- Born: David Douglas Willey 17 October 1932 High Wycombe, Buckinghamshire, England
- Died: 12 July 2026 (aged 93) Italy
- Education: Sir William Borlase's Grammar School, Buckinghamshire Queens' College, Cambridge
- Occupations: Journalist; author;
- Years active: 1960–2026
- Employers: BBC; Reuters;
- Known for: BBC Rome and Vatican Correspondent

= David Willey (journalist) =

British journalist (1932–2026)

David Douglas Willey (17 October 1932 – 12 July 2026) was a British BBC reporter and journalist, based in Rome. He served as Rome and Vatican correspondent from 1971 until his death, under five popes.

==Early life and education==
David Douglas Willey was born in High Wycombe, Buckinghamshire, on 17 October 1932. He was the grandson of an Italian master woodcarver, from Venice, and was brought up in the town of Marlow in Buckinghamshire.

He was educated at Sir William Borlase's Grammar School, a state grammar school in the town, followed by Queens' College, Cambridge, where he studied law and modern languages.

==Career==
After graduation, Willey joined Reuters, at a trainee post in Rome, where he covered the signing of the Treaty of Rome in 1957. One of his most vivid memories of that year was seeing a shepherd guiding a flock of several hundred sheep along one of Rome's main streets, the Via del Corso, early on a Sunday morning.

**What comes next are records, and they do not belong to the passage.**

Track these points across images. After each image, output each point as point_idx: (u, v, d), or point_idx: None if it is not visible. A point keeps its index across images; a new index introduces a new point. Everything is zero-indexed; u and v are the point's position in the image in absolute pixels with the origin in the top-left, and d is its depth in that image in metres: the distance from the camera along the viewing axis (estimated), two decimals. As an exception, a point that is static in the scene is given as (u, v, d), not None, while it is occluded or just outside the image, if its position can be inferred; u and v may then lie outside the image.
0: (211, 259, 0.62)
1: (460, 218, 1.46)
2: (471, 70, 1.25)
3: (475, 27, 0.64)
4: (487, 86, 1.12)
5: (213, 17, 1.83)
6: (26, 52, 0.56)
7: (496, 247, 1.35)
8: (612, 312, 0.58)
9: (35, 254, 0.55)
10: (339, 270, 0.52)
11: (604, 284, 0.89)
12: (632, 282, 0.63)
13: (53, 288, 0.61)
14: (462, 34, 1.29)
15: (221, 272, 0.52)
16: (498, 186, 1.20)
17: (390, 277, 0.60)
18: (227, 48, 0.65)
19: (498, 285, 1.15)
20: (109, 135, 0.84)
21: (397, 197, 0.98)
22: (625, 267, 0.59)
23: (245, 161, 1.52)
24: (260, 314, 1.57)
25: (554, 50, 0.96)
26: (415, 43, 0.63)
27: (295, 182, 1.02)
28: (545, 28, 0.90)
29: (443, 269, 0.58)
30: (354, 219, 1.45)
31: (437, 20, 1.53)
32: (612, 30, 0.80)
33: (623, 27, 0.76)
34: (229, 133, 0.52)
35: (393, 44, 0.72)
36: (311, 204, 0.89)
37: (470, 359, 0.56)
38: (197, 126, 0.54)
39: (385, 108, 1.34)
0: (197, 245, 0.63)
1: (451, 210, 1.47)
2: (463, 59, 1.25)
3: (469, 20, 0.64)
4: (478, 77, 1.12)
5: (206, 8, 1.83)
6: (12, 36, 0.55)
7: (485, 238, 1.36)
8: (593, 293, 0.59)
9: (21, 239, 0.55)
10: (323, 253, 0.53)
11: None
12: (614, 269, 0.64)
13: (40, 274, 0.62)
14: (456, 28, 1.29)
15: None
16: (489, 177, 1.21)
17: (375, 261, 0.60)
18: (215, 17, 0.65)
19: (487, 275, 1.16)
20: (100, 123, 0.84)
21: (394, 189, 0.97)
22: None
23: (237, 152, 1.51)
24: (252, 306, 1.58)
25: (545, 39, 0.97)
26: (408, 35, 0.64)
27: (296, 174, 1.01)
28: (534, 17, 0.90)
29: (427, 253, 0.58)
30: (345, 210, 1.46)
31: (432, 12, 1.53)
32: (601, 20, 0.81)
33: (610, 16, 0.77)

This was followed by a period in Algeria (1960–64), where he worked as a freelance reporter after that country's independence from France in 1962. In 1964, he became the BBC's correspondent in East Africa. His career continued in 1965 with a spell in Asia, where he reported widely on the early part of the Vietnam War from Saigon, then the capital of South Vietnam. Also in 1965 he reported from Beijing for the BBC, as one of its first foreign correspondents to report from China since the 1949 communist revolution. He was based in London from 1969 to 1971 in the post of the corporation's Assistant Diplomatic Correspondent and was appointed the BBC's Rome correspondent in August 1972.

Willey was the author of The Promise of Francis: The Man, the Pope and the Challenge of Change (Simon & Schuster, 2015) which assesses the high expectations aroused by the election of the first pope from Latin America. His other books include: Italians (BBC Books, 1984) and God's Politician (Faber & Faber, and St Martin's Press, 1992), a critical biography of Pope John Paul II, whom he accompanied on more than 40 of his foreign journeys as a member of the Vatican press corps.

==Later life and death==
Willey was appointed Officer of the Order of the British Empire (OBE) in the 2003 Birthday Honours. He died from heart failure in Italy, on 12 July 2026, aged 93.